Collected data
○ ○ ○ ○ ○
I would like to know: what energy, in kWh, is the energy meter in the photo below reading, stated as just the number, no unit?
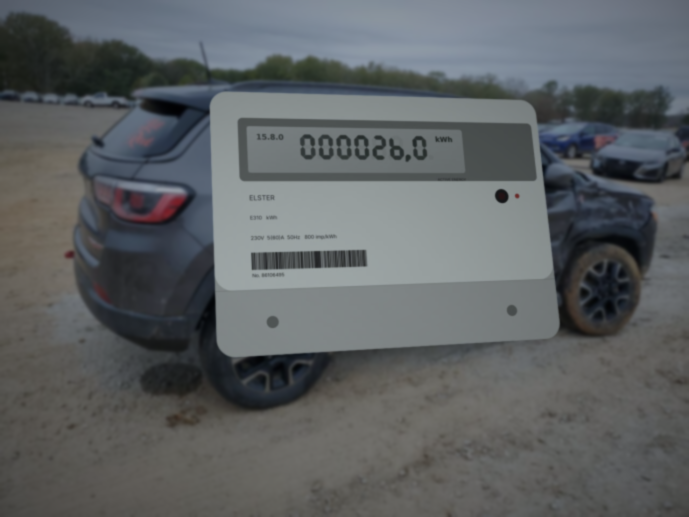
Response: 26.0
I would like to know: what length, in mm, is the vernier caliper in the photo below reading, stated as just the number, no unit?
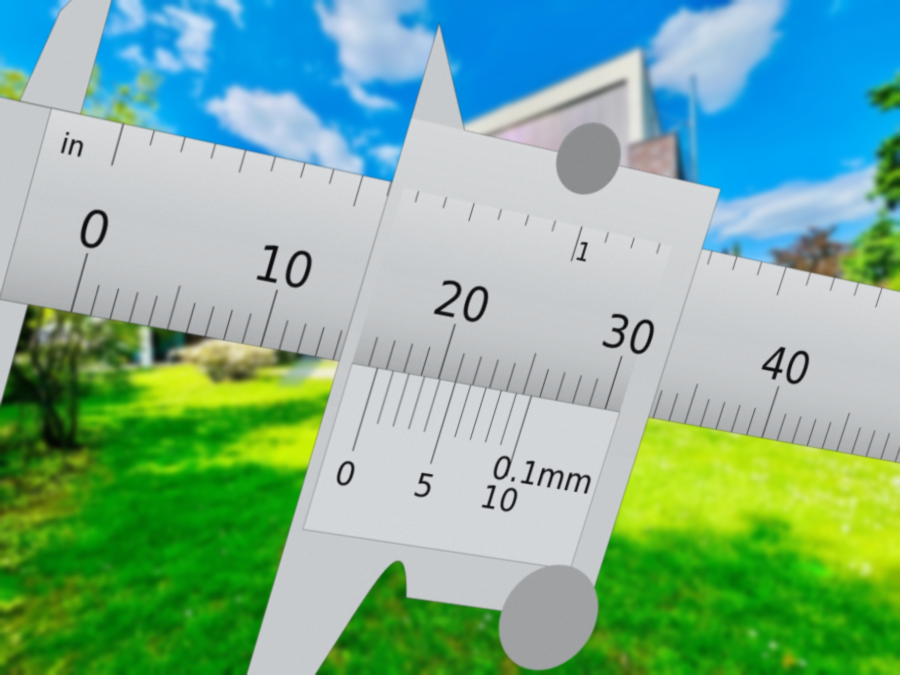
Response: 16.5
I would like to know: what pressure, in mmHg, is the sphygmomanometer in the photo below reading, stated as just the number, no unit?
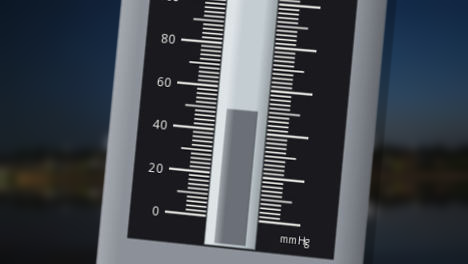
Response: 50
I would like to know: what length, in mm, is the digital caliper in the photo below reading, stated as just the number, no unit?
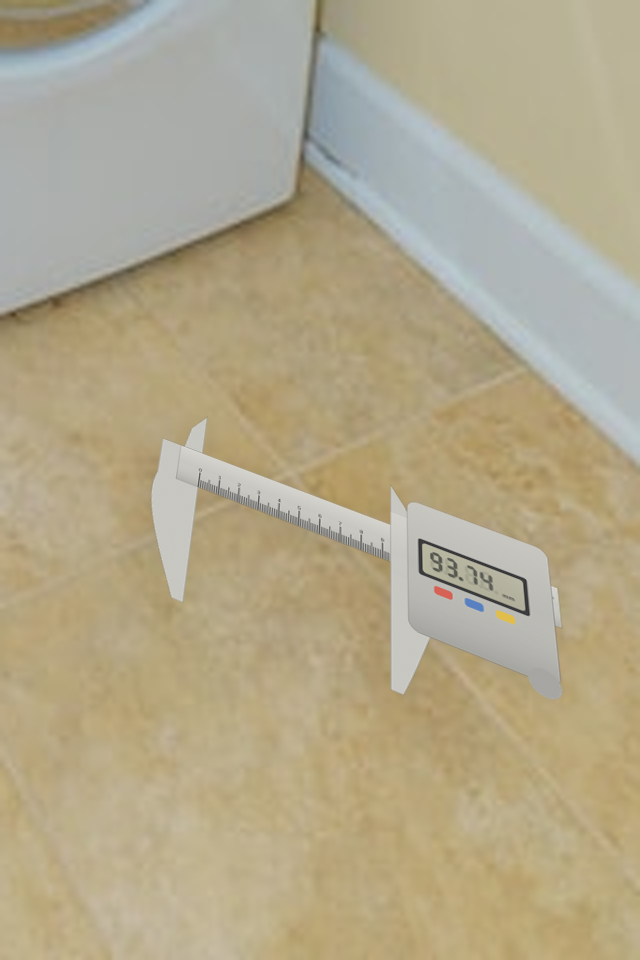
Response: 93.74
○ ○ ○ ○ ○
:: PROBLEM STATEMENT ::
Report each line of the records above that contains the word "stated", copying every such line in full.

:: WRITTEN ANSWER ::
I would like to know: what energy, in kWh, is the energy meter in the photo below reading, stated as just the number, no unit?
I would like to know: what length, in mm, is the vernier caliper in the photo below reading, stated as just the number, no unit?
I would like to know: what pressure, in mmHg, is the sphygmomanometer in the photo below reading, stated as just the number, no unit?
I would like to know: what length, in mm, is the digital caliper in the photo below reading, stated as just the number, no unit?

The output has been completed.